(Dataset entries)
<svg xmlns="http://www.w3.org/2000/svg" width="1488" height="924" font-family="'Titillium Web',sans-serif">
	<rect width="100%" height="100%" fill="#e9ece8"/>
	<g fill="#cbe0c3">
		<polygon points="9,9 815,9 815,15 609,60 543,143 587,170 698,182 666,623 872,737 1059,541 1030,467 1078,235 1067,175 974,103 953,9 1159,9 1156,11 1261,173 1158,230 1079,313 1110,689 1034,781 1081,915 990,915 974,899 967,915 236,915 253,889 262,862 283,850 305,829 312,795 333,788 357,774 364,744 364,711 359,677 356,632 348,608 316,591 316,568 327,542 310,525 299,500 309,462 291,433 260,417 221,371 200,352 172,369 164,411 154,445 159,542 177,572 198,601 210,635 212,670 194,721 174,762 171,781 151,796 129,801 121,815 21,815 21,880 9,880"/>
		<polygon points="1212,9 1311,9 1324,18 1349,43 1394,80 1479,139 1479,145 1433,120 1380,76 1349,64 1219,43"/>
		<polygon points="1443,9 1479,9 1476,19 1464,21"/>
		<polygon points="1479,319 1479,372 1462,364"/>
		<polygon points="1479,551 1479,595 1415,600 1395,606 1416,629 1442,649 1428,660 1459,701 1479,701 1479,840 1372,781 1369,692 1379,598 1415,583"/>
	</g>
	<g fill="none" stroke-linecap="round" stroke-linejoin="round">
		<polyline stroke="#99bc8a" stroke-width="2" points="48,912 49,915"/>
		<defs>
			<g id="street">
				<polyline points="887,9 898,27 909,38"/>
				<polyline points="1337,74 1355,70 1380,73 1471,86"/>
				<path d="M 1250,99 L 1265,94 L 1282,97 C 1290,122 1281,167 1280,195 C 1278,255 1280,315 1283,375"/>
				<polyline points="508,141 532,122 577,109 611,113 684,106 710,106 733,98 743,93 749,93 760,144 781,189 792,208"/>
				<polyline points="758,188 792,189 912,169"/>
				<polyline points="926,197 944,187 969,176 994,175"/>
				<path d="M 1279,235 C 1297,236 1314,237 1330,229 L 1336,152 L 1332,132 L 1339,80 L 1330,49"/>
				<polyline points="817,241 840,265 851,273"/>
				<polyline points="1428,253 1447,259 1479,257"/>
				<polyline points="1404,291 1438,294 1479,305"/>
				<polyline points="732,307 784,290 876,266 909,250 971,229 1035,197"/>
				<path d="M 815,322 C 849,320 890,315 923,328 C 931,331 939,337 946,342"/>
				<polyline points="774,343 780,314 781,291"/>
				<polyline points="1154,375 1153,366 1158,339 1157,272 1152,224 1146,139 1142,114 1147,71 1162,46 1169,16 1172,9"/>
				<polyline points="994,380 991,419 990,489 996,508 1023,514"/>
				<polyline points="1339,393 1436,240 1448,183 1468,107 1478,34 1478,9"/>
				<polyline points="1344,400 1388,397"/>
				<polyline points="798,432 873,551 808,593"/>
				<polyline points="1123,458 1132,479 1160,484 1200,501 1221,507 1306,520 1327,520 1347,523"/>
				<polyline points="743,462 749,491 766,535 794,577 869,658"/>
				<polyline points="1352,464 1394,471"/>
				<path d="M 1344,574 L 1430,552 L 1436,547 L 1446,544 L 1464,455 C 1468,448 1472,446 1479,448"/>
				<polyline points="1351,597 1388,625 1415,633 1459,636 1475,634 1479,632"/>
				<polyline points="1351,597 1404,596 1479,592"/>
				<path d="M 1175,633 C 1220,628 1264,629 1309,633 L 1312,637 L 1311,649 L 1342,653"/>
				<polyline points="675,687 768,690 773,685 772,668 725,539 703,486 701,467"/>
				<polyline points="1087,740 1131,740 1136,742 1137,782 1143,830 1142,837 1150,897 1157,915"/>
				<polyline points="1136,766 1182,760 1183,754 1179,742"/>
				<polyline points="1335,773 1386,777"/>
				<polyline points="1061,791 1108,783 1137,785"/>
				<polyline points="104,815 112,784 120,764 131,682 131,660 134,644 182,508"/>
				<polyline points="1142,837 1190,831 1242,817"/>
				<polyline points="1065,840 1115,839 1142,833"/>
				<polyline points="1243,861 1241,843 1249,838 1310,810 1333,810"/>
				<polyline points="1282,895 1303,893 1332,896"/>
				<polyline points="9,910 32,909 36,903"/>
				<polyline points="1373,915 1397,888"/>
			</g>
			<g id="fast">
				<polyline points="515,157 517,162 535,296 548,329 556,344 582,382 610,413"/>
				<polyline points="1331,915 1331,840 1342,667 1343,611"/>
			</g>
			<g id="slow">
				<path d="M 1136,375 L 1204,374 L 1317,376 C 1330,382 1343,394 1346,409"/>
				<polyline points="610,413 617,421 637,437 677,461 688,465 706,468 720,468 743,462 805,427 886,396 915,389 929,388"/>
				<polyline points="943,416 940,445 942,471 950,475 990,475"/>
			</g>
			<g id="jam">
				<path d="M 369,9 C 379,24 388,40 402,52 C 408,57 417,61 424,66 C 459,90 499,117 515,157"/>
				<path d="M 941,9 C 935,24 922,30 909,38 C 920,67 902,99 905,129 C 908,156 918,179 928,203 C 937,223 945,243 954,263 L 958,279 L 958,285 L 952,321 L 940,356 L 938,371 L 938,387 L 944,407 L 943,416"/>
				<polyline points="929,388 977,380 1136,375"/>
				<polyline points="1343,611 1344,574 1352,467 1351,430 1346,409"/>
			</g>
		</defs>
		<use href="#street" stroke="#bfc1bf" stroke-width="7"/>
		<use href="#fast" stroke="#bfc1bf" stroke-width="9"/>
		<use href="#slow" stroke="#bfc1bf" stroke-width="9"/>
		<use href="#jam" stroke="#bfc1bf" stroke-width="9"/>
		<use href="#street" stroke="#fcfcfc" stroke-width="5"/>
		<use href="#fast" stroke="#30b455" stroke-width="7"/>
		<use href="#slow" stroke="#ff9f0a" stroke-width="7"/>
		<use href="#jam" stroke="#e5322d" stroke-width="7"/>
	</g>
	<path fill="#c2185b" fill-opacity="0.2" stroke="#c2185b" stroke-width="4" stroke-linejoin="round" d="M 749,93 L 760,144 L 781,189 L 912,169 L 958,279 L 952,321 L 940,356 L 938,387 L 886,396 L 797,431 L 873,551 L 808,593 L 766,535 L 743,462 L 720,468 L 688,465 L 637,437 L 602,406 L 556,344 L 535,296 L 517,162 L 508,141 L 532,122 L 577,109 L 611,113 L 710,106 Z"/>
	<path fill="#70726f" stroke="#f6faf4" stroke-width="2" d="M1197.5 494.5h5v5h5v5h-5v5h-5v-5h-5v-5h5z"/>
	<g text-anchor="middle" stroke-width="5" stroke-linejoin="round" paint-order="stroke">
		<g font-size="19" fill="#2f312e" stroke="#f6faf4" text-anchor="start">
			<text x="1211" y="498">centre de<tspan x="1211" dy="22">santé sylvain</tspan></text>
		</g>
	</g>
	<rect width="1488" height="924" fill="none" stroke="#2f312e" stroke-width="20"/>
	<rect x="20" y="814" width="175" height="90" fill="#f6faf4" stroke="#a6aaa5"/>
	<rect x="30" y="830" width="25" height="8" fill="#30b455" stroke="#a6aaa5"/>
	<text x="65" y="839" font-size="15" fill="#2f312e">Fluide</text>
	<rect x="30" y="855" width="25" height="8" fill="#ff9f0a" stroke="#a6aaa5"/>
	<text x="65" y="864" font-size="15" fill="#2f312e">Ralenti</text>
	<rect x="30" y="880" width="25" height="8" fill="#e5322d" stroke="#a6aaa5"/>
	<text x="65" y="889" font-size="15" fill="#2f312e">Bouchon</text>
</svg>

◆ **REQUIRED ACTION**
Reproduce the preceding entries exactly and completely.

◆ **YOUR RESPONSE**
<svg xmlns="http://www.w3.org/2000/svg" width="1488" height="924" font-family="'Titillium Web',sans-serif">
	<rect width="100%" height="100%" fill="#e9ece8"/>
	<g fill="#cbe0c3">
		<polygon points="9,9 815,9 815,15 609,60 543,143 587,170 698,182 666,623 872,737 1059,541 1030,467 1078,235 1067,175 974,103 953,9 1159,9 1156,11 1261,173 1158,230 1079,313 1110,689 1034,781 1081,915 990,915 974,899 967,915 236,915 253,889 262,862 283,850 305,829 312,795 333,788 357,774 364,744 364,711 359,677 356,632 348,608 316,591 316,568 327,542 310,525 299,500 309,462 291,433 260,417 221,371 200,352 172,369 164,411 154,445 159,542 177,572 198,601 210,635 212,670 194,721 174,762 171,781 151,796 129,801 121,815 21,815 21,880 9,880"/>
		<polygon points="1212,9 1311,9 1324,18 1349,43 1394,80 1479,139 1479,145 1433,120 1380,76 1349,64 1219,43"/>
		<polygon points="1443,9 1479,9 1476,19 1464,21"/>
		<polygon points="1479,319 1479,372 1462,364"/>
		<polygon points="1479,551 1479,595 1415,600 1395,606 1416,629 1442,649 1428,660 1459,701 1479,701 1479,840 1372,781 1369,692 1379,598 1415,583"/>
	</g>
	<g fill="none" stroke-linecap="round" stroke-linejoin="round">
		<polyline stroke="#99bc8a" stroke-width="2" points="48,912 49,915"/>
		<defs>
			<g id="street">
				<polyline points="887,9 898,27 909,38"/>
				<polyline points="1337,74 1355,70 1380,73 1471,86"/>
				<path d="M 1250,99 L 1265,94 L 1282,97 C 1290,122 1281,167 1280,195 C 1278,255 1280,315 1283,375"/>
				<polyline points="508,141 532,122 577,109 611,113 684,106 710,106 733,98 743,93 749,93 760,144 781,189 792,208"/>
				<polyline points="758,188 792,189 912,169"/>
				<polyline points="926,197 944,187 969,176 994,175"/>
				<path d="M 1279,235 C 1297,236 1314,237 1330,229 L 1336,152 L 1332,132 L 1339,80 L 1330,49"/>
				<polyline points="817,241 840,265 851,273"/>
				<polyline points="1428,253 1447,259 1479,257"/>
				<polyline points="1404,291 1438,294 1479,305"/>
				<polyline points="732,307 784,290 876,266 909,250 971,229 1035,197"/>
				<path d="M 815,322 C 849,320 890,315 923,328 C 931,331 939,337 946,342"/>
				<polyline points="774,343 780,314 781,291"/>
				<polyline points="1154,375 1153,366 1158,339 1157,272 1152,224 1146,139 1142,114 1147,71 1162,46 1169,16 1172,9"/>
				<polyline points="994,380 991,419 990,489 996,508 1023,514"/>
				<polyline points="1339,393 1436,240 1448,183 1468,107 1478,34 1478,9"/>
				<polyline points="1344,400 1388,397"/>
				<polyline points="798,432 873,551 808,593"/>
				<polyline points="1123,458 1132,479 1160,484 1200,501 1221,507 1306,520 1327,520 1347,523"/>
				<polyline points="743,462 749,491 766,535 794,577 869,658"/>
				<polyline points="1352,464 1394,471"/>
				<path d="M 1344,574 L 1430,552 L 1436,547 L 1446,544 L 1464,455 C 1468,448 1472,446 1479,448"/>
				<polyline points="1351,597 1388,625 1415,633 1459,636 1475,634 1479,632"/>
				<polyline points="1351,597 1404,596 1479,592"/>
				<path d="M 1175,633 C 1220,628 1264,629 1309,633 L 1312,637 L 1311,649 L 1342,653"/>
				<polyline points="675,687 768,690 773,685 772,668 725,539 703,486 701,467"/>
				<polyline points="1087,740 1131,740 1136,742 1137,782 1143,830 1142,837 1150,897 1157,915"/>
				<polyline points="1136,766 1182,760 1183,754 1179,742"/>
				<polyline points="1335,773 1386,777"/>
				<polyline points="1061,791 1108,783 1137,785"/>
				<polyline points="104,815 112,784 120,764 131,682 131,660 134,644 182,508"/>
				<polyline points="1142,837 1190,831 1242,817"/>
				<polyline points="1065,840 1115,839 1142,833"/>
				<polyline points="1243,861 1241,843 1249,838 1310,810 1333,810"/>
				<polyline points="1282,895 1303,893 1332,896"/>
				<polyline points="9,910 32,909 36,903"/>
				<polyline points="1373,915 1397,888"/>
			</g>
			<g id="fast">
				<polyline points="515,157 517,162 535,296 548,329 556,344 582,382 610,413"/>
				<polyline points="1331,915 1331,840 1342,667 1343,611"/>
			</g>
			<g id="slow">
				<path d="M 1136,375 L 1204,374 L 1317,376 C 1330,382 1343,394 1346,409"/>
				<polyline points="610,413 617,421 637,437 677,461 688,465 706,468 720,468 743,462 805,427 886,396 915,389 929,388"/>
				<polyline points="943,416 940,445 942,471 950,475 990,475"/>
			</g>
			<g id="jam">
				<path d="M 369,9 C 379,24 388,40 402,52 C 408,57 417,61 424,66 C 459,90 499,117 515,157"/>
				<path d="M 941,9 C 935,24 922,30 909,38 C 920,67 902,99 905,129 C 908,156 918,179 928,203 C 937,223 945,243 954,263 L 958,279 L 958,285 L 952,321 L 940,356 L 938,371 L 938,387 L 944,407 L 943,416"/>
				<polyline points="929,388 977,380 1136,375"/>
				<polyline points="1343,611 1344,574 1352,467 1351,430 1346,409"/>
			</g>
		</defs>
		<use href="#street" stroke="#bfc1bf" stroke-width="7"/>
		<use href="#fast" stroke="#bfc1bf" stroke-width="9"/>
		<use href="#slow" stroke="#bfc1bf" stroke-width="9"/>
		<use href="#jam" stroke="#bfc1bf" stroke-width="9"/>
		<use href="#street" stroke="#fcfcfc" stroke-width="5"/>
		<use href="#fast" stroke="#30b455" stroke-width="7"/>
		<use href="#slow" stroke="#ff9f0a" stroke-width="7"/>
		<use href="#jam" stroke="#e5322d" stroke-width="7"/>
	</g>
	<path fill="#c2185b" fill-opacity="0.2" stroke="#c2185b" stroke-width="4" stroke-linejoin="round" d="M 749,93 L 760,144 L 781,189 L 912,169 L 958,279 L 952,321 L 940,356 L 938,387 L 886,396 L 797,431 L 873,551 L 808,593 L 766,535 L 743,462 L 720,468 L 688,465 L 637,437 L 602,406 L 556,344 L 535,296 L 517,162 L 508,141 L 532,122 L 577,109 L 611,113 L 710,106 Z"/>
	<path fill="#70726f" stroke="#f6faf4" stroke-width="2" d="M1197.5 494.5h5v5h5v5h-5v5h-5v-5h-5v-5h5z"/>
	<g text-anchor="middle" stroke-width="5" stroke-linejoin="round" paint-order="stroke">
		<g font-size="19" fill="#2f312e" stroke="#f6faf4" text-anchor="start">
			<text x="1211" y="498">centre de<tspan x="1211" dy="22">santé sylvain</tspan></text>
		</g>
	</g>
	<rect width="1488" height="924" fill="none" stroke="#2f312e" stroke-width="20"/>
	<rect x="20" y="814" width="175" height="90" fill="#f6faf4" stroke="#a6aaa5"/>
	<rect x="30" y="830" width="25" height="8" fill="#30b455" stroke="#a6aaa5"/>
	<text x="65" y="839" font-size="15" fill="#2f312e">Fluide</text>
	<rect x="30" y="855" width="25" height="8" fill="#ff9f0a" stroke="#a6aaa5"/>
	<text x="65" y="864" font-size="15" fill="#2f312e">Ralenti</text>
	<rect x="30" y="880" width="25" height="8" fill="#e5322d" stroke="#a6aaa5"/>
	<text x="65" y="889" font-size="15" fill="#2f312e">Bouchon</text>
</svg>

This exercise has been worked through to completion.